Much to my surprise and delight, the movie is nothing like its marketing.

Thanks to the understated direction of veteran Fred Schepisi ("Six Degrees of Separation") and a subtle, quirky but believable script by Jesse Wigutow ("Ugly Naked People"), Kirk Douglas turns in a lively and watchable performance. So does the rest of the cast, which includes Bernadette Peters as Alex's emotionally adrift wife and Rory Culkin as their strangely taciturn youngest son. Along with Diana Douglas, who plays Mitchell's ailing wife, they turn in complex -- and at times sweetly affecting -- performances. Even the character of Asher, introduced early on as an obnoxious, irresponsible, weed-smoking college senior with no visible virtues, started to grow on me, not because I liked the guy, but because Cameron Douglas's unforced portrayal is less the caricature of a jerk than something that feels like the channeling of his own genuine, though flawed, humanity.

Opening around an unpleasant Passover Seder, "Family" follows the series of not-so-small crises that ensue in the Gromberg family, including a death or two, a career in jeopardy, accusations of marital infidelity, a serious brush with the law and a young boy's coming-of-age.

I know. That's a lot for a miniseries, let alone one feature-length film. Somehow it works, though, because, like life for most people, I suspect these bad things swamp but never sink the Grombergs' boat. "We're a family," says Alex, in response to one of the many subplots that threaten to (but never do) overwhelm the small and ultimately personal film. "We'll figure it out."

And figure it out they do, though most of the entanglements that arise in "Family" are never really resolved by movie's end. This, of course, feels realest of all. How do any of us "figure it out" anyway? By stumbling through the denial, pain, regret and lack of communication that cripple us, all the while supported by, yes, that corny thing called love. More than an emotion, love, according to "It Runs in the Family," isn't something you say, but something you do, often despite yourself and the people you're related to. It doesn't fix anything, but without it we'd all be lost.

IT RUNS IN THE FAMILY (PG-13, 109 minutes) -- Contains occasional obscenity, drug use and sexuality. Area theaters.

------------------------

## Work order 1
List every performer the film review names as part of the cast.
## Work order 2
Answer these questions from the film review:
(a) Who directed the film?
(b) What event does the film open around?
(c) What is the film's running time?
The items after this point come from a separate source.

## Information given
------------------------

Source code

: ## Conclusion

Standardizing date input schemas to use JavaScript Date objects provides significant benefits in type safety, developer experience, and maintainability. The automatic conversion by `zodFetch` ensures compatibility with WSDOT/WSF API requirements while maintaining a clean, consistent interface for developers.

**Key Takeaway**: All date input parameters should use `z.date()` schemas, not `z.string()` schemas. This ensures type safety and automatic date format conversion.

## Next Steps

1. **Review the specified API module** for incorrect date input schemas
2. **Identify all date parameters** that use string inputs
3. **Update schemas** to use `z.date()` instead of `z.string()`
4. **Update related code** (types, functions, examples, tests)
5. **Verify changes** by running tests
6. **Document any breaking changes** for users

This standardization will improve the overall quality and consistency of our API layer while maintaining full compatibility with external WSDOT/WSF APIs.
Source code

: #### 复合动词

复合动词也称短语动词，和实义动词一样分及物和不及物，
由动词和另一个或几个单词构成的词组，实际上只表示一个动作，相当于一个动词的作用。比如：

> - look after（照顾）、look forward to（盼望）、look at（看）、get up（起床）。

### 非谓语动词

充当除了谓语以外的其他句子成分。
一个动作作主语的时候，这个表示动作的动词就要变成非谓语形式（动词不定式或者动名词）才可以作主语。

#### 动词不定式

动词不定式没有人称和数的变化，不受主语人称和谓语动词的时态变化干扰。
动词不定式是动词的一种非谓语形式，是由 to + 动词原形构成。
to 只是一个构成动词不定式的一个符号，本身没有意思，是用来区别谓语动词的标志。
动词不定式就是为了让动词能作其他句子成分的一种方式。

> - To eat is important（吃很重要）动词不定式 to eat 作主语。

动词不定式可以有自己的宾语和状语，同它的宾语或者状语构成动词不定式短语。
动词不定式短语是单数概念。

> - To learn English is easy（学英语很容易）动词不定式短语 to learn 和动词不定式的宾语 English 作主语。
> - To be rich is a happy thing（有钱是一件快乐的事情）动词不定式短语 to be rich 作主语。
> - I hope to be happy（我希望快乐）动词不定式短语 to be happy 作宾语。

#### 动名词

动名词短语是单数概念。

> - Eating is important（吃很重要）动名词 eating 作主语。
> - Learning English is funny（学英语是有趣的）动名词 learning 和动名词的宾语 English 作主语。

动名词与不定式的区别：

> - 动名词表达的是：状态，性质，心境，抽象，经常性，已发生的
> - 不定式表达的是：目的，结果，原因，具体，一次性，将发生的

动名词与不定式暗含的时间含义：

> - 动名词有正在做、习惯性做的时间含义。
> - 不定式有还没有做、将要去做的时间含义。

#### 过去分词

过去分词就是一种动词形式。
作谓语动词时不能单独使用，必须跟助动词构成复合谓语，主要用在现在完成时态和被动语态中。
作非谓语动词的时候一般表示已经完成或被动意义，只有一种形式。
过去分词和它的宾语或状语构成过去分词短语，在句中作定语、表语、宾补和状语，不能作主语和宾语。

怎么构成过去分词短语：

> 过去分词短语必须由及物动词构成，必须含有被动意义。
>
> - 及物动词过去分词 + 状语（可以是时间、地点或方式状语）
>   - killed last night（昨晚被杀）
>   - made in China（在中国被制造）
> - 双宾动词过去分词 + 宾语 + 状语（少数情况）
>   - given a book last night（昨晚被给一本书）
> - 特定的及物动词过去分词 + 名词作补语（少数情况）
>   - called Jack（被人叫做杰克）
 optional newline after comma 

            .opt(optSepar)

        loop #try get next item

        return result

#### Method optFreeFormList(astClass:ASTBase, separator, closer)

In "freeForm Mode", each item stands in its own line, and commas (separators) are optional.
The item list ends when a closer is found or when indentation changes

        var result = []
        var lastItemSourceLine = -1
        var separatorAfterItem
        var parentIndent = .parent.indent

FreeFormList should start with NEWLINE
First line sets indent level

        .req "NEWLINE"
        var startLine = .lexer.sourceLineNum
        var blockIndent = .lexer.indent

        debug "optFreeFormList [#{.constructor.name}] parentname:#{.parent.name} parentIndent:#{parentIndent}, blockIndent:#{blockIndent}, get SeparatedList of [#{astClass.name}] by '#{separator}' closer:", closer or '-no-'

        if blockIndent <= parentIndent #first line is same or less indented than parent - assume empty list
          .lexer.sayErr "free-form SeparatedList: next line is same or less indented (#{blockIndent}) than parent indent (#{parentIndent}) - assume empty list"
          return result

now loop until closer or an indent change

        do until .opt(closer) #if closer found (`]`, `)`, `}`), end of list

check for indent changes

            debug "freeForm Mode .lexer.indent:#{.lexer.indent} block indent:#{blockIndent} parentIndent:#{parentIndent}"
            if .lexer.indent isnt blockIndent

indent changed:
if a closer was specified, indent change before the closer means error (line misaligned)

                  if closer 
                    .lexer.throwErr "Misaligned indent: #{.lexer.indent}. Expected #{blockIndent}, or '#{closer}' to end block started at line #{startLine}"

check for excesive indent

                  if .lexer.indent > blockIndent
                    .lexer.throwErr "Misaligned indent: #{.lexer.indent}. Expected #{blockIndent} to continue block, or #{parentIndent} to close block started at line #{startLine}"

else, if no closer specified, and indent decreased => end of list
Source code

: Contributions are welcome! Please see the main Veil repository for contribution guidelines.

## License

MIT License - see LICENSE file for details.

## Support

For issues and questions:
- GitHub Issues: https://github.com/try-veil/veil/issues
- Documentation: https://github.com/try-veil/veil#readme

------------------------

## Exercise response 1
Kirk Douglas
Bernadette Peters
Rory Culkin
Diana Douglas
Cameron Douglas

## Exercise response 2
(a) Fred Schepisi
(b) An unpleasant Passover Seder
(c) 109 minutes